Prenons deux exemples simples : d’abord, il existe, au moins depuis 1990, plusieurs actes interruptifs de prescription (c’est-à-dire qui non seulement arrêtent la prescription mais remettent les compteurs à zéro). Ensuite, en matière de pollution comme de recel de fruits d’une infraction, nous sommes en présence d’une infraction continue. Dès lors, le point de départ de la prescription ne commence à courir qu’à compter de la cessation de la pollution ou de la fin de la possession des biens mal acquis.
Et avec l’ensemble des autres demandeurs et avocats mobilisés dans ce dossier, nous avons d’autres arguments à présenter. Nous vous en reparlerons car l’affaire du Chlordecone n’est qu’un avant-goût amer des affaires de pollutions qui déferleront dans l’hexagone dans les prochaines années.
Nous en appelons à votre sens de la responsabilité. Souvenez-vous, pendant ces années, quand vous alliez acheter des bananes des Antilles présentées comme « durables » face à la banane dollar, comme vous étiez fiers de participer à cette économie, contents de donner des vitamines à vos enfants.
Souvenez-vous encore de ces bananes qui soi-disant fortifiantes vantées par la pub et mettant en avant nos athlètes vainqueurs. Ce n’était pas la potion magique d’un druide gaulois, mais la bonne banane antillaise qui était la source de tous ces réconforts.
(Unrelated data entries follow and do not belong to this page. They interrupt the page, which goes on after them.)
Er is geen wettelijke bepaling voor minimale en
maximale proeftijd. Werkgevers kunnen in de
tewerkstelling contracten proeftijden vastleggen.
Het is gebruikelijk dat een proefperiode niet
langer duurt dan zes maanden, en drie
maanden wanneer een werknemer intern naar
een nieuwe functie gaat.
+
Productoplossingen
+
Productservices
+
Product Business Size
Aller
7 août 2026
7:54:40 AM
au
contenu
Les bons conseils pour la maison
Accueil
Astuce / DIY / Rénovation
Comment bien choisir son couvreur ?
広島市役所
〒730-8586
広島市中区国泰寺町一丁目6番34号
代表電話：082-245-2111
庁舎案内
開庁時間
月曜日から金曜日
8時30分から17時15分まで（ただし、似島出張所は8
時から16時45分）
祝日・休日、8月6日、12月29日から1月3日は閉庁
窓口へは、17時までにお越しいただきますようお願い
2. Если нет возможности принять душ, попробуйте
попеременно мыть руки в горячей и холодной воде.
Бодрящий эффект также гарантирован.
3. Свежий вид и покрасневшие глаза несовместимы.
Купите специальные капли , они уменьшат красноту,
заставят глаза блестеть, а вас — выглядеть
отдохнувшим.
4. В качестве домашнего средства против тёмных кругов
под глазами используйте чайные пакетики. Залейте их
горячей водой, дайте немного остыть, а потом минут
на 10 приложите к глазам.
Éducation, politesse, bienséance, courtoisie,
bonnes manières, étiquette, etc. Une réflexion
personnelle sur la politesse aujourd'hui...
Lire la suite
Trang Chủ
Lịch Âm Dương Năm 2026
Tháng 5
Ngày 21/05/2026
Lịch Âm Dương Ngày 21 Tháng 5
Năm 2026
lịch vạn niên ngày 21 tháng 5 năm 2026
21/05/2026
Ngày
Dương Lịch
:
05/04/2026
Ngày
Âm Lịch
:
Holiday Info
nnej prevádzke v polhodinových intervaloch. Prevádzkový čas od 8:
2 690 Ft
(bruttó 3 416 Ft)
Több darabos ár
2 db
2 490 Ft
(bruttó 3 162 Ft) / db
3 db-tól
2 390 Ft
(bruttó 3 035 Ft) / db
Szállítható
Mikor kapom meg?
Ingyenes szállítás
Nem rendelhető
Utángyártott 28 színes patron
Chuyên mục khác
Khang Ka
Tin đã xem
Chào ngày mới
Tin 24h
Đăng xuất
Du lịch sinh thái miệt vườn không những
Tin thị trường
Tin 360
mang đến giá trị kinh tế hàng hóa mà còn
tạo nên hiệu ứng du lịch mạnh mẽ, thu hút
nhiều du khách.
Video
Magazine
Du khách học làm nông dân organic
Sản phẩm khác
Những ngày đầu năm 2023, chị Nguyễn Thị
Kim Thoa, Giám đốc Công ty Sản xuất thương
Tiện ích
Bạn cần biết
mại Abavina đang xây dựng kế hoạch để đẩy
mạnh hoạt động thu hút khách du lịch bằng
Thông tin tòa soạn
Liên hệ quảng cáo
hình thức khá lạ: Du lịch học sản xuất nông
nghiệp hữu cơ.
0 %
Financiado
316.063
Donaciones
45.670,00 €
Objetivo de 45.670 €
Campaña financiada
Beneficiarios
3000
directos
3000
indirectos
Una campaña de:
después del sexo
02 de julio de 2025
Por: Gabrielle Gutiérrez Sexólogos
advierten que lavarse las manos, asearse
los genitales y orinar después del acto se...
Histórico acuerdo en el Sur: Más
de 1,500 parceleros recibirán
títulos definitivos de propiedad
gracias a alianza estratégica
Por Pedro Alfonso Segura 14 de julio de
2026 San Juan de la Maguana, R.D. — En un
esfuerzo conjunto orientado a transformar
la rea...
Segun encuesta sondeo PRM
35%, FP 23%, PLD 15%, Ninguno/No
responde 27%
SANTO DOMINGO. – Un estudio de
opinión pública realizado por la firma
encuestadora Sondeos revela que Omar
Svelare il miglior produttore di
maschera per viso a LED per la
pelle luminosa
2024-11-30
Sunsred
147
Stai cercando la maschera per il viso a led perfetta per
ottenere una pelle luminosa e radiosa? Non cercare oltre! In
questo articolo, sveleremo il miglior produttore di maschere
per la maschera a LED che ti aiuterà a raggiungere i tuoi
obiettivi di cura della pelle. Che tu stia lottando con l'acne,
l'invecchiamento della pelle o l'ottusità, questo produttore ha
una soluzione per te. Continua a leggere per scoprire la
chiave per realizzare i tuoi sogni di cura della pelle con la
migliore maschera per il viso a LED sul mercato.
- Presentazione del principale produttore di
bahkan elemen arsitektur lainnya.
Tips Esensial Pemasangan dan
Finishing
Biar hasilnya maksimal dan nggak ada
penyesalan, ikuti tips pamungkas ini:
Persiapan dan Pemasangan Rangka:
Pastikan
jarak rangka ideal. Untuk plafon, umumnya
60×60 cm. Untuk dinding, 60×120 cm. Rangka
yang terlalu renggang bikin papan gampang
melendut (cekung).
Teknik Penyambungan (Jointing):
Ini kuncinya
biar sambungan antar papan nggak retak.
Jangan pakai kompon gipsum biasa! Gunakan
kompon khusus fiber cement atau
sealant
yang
Hé bien, ce sont les mêmes bananes, produites par un système plantationnaire, qui ont courbé les dos de femmes et d’hommes, ouvriers et ouvrières arpentant les mornes luxuriants de Guadeloupe ou de Martinique, ces mêmes bananes produites à partir de ce toxique que l’on retrouve dans les cordons ombilicaux des enfants Antillais nés depuis les années 70. Et aujourd’hui, la prescription c’est une manière de dire que nos corps, nos terres, nos enfants, nos matrices, nos santés n’ont aucune valeur devant la loi française. Accepterez-vous cela? Est-ce bien l’idée de la France des droits de l’Homme que vous souhaitez porter? Si ce n’est pas le cas, rejoignez- nous quitte à modifier la loi sur la prescription, y compris pour vous protéger des drames futurs qui sont déjà en germes.
Car que l’on soit Français de l’Hexagone ou Antillais, nous avons l’ardent désir et le droit de vivre dans un environnement sain et juste, propice à l’épanouissement de nos enfants. Au nom d’une poignée d’euros, nous ne laisserons personne nous priver – encore une fois ! – de nos libertés, rogner le principe d’égalité et nier la fraternité qui nous unit.